(Transcribed page contents)

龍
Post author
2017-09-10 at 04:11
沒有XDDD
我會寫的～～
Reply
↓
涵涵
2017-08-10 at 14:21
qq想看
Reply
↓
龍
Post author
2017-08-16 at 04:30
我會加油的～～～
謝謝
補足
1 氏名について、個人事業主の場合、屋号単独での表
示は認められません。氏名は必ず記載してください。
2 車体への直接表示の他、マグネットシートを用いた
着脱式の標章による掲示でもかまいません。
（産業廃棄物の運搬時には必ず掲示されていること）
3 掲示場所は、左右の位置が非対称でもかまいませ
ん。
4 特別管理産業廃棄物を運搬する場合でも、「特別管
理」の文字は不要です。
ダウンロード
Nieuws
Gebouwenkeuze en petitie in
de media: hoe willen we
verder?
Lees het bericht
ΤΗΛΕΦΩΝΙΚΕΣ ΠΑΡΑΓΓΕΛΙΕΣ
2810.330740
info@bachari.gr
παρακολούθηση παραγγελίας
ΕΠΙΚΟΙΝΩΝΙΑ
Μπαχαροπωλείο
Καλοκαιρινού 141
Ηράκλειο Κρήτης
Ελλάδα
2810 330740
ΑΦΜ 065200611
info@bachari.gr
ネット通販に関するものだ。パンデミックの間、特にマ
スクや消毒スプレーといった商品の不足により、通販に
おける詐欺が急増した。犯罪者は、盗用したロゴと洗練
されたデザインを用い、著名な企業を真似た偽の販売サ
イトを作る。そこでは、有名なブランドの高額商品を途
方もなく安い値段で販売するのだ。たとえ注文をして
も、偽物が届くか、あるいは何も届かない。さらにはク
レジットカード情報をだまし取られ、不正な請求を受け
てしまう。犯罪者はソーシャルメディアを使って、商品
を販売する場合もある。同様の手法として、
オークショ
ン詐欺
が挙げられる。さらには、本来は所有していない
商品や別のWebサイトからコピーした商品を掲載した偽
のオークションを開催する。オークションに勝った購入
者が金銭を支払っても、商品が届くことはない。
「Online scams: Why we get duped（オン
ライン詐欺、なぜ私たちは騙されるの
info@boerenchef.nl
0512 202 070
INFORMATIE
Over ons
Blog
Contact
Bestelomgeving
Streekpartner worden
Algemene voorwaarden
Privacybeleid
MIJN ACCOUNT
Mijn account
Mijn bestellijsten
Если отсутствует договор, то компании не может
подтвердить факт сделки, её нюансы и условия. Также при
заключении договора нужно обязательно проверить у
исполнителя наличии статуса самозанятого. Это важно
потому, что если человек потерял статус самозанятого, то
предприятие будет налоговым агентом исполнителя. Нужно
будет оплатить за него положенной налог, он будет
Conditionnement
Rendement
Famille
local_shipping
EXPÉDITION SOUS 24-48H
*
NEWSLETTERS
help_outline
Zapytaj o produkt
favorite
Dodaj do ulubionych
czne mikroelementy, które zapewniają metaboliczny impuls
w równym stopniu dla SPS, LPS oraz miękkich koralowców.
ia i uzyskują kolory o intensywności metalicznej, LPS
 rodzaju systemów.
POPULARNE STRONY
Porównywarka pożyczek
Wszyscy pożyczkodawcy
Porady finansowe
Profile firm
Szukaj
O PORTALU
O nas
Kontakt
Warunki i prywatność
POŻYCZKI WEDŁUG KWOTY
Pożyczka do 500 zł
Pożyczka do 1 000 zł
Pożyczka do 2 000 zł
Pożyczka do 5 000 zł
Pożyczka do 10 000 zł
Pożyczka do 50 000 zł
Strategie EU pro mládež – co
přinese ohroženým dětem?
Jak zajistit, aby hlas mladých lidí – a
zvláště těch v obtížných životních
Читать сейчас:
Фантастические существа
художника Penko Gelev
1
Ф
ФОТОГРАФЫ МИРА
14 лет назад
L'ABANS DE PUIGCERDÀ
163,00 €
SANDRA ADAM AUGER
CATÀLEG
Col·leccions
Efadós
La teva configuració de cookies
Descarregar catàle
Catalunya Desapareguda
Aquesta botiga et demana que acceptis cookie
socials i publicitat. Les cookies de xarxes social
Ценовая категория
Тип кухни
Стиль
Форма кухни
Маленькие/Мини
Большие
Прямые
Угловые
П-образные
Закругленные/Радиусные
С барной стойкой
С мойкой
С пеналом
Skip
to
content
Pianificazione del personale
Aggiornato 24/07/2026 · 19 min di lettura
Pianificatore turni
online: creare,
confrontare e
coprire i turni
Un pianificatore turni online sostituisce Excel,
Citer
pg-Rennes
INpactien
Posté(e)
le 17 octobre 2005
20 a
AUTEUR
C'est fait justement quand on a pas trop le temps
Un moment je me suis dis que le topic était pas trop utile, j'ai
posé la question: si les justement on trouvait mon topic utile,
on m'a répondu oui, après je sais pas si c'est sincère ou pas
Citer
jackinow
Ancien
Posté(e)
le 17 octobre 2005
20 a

TASK PROMPT:
Only the lines that contain the string "cookies" should be copied from the entries above.

FINISHED EXERCISE:
La teva configuració de cookies
socials i publicitat. Les cookies de xarxes social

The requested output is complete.